## [Data in this exercise]

>>>>>

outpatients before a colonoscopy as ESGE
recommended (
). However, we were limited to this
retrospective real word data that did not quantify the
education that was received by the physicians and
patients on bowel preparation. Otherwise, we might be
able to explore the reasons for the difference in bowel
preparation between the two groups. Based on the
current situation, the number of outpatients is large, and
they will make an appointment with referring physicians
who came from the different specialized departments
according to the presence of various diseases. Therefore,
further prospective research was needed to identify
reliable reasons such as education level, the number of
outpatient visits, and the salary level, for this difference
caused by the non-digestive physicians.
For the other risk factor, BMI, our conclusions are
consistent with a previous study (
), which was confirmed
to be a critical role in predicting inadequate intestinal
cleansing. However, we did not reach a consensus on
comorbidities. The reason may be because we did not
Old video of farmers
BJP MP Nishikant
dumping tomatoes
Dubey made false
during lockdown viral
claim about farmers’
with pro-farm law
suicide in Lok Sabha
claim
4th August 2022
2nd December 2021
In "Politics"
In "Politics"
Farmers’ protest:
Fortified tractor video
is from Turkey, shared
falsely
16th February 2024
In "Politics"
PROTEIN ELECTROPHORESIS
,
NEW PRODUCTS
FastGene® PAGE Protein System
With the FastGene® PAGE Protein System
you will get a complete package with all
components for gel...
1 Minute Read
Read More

<<<<<

## [Problem to solve]
Nothing in the records above may differ in your copy; retype them in full.

## [The answer]
outpatients before a colonoscopy as ESGE
recommended (
). However, we were limited to this
retrospective real word data that did not quantify the
education that was received by the physicians and
patients on bowel preparation. Otherwise, we might be
able to explore the reasons for the difference in bowel
preparation between the two groups. Based on the
current situation, the number of outpatients is large, and
they will make an appointment with referring physicians
who came from the different specialized departments
according to the presence of various diseases. Therefore,
further prospective research was needed to identify
reliable reasons such as education level, the number of
outpatient visits, and the salary level, for this difference
caused by the non-digestive physicians.
For the other risk factor, BMI, our conclusions are
consistent with a previous study (
), which was confirmed
to be a critical role in predicting inadequate intestinal
cleansing. However, we did not reach a consensus on
comorbidities. The reason may be because we did not
Old video of farmers
BJP MP Nishikant
dumping tomatoes
Dubey made false
during lockdown viral
claim about farmers’
with pro-farm law
suicide in Lok Sabha
claim
4th August 2022
2nd December 2021
In "Politics"
In "Politics"
Farmers’ protest:
Fortified tractor video
is from Turkey, shared
falsely
16th February 2024
In "Politics"
PROTEIN ELECTROPHORESIS
,
NEW PRODUCTS
FastGene® PAGE Protein System
With the FastGene® PAGE Protein System
you will get a complete package with all
components for gel...
1 Minute Read
Read More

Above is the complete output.